Text passage –
★ ★ ★ ★ ★

GSI charts mainly applicable for tunnels (a) and for surface excavations and slopes (b) [16]

$$A_{\text{t}} = A_{\text{c}} \Rightarrow A_{\text{t}} = \uppi r_{{{\text{eq}} - {\text{t}}}}^{2} \Rightarrow r_{{{\text{eq}} - {\text{t}}}} = \sqrt {\frac{{A_{\text{t}} }}{\uppi }} ,$$

(4)

To determine u at each station, the following steps were followed:

1. i.

   Determination of the relative displacements of the convergence pins (u_C–L, u_C–R, and u_L–R) through the monitoring convergency graphs, where u_C–L is the displacement between center and left pins, u_C–R the displacement between center and right pins, and u_L–R the displacement between left and right pins.

2. ii.

   Converting the relative displacements of each pin (step 1) to absolute displacements.

3. iii.

   Calculate the average values of the second step for each station and introduce it as u.

3 Projects description

Three tunnels, including Shibli twin tunnels (2A and 2B) located in Zanjan-Tabriz Freeway in the northwest and Ilam-Mehran tunnel in the west of Iran, were selected to conduct case studies. Figure 2 shows the tunnels location. The Shibli twin tunnels are being constructed between Tabriz and Bostanabad to remove heavy traffic and decrease driving casualties. Their sections are both horseshoe shaped with 12.1 m width and 9.75 m height and with lengths of 2288 and 2244 m. The Ilam-Mehran tunnel is located in the Ilam province of west Iran. The tunnel lies at 12 km from Ilam with a length of 710 m. The tunnel section is horseshoe shaped, with a width of 12.94 m and a height of 9.75 m. Typical cross sections of the tunnels are shown in Fig. 3.

★ ★ ★ ★ ★

Given information –
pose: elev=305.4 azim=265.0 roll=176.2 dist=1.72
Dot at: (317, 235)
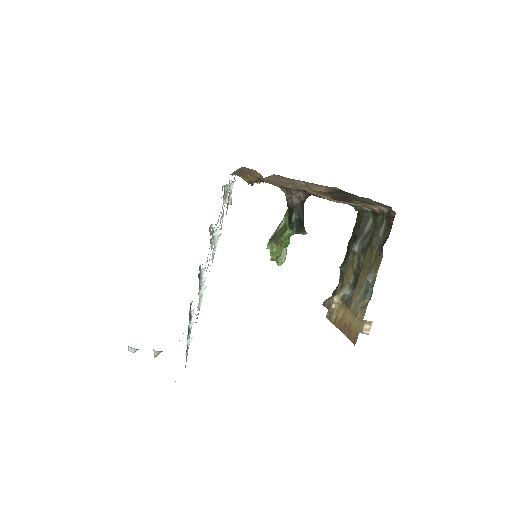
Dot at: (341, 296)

★ ★ ★ ★ ★

Translate this sentence from the tunnel passage into Spanish: "The Ilam-Mehran tunnel is located in the Ilam province of west Iran."

El túnel Ilam-Mehran se encuentra en la provincia de Ilam, en el oeste de Irán.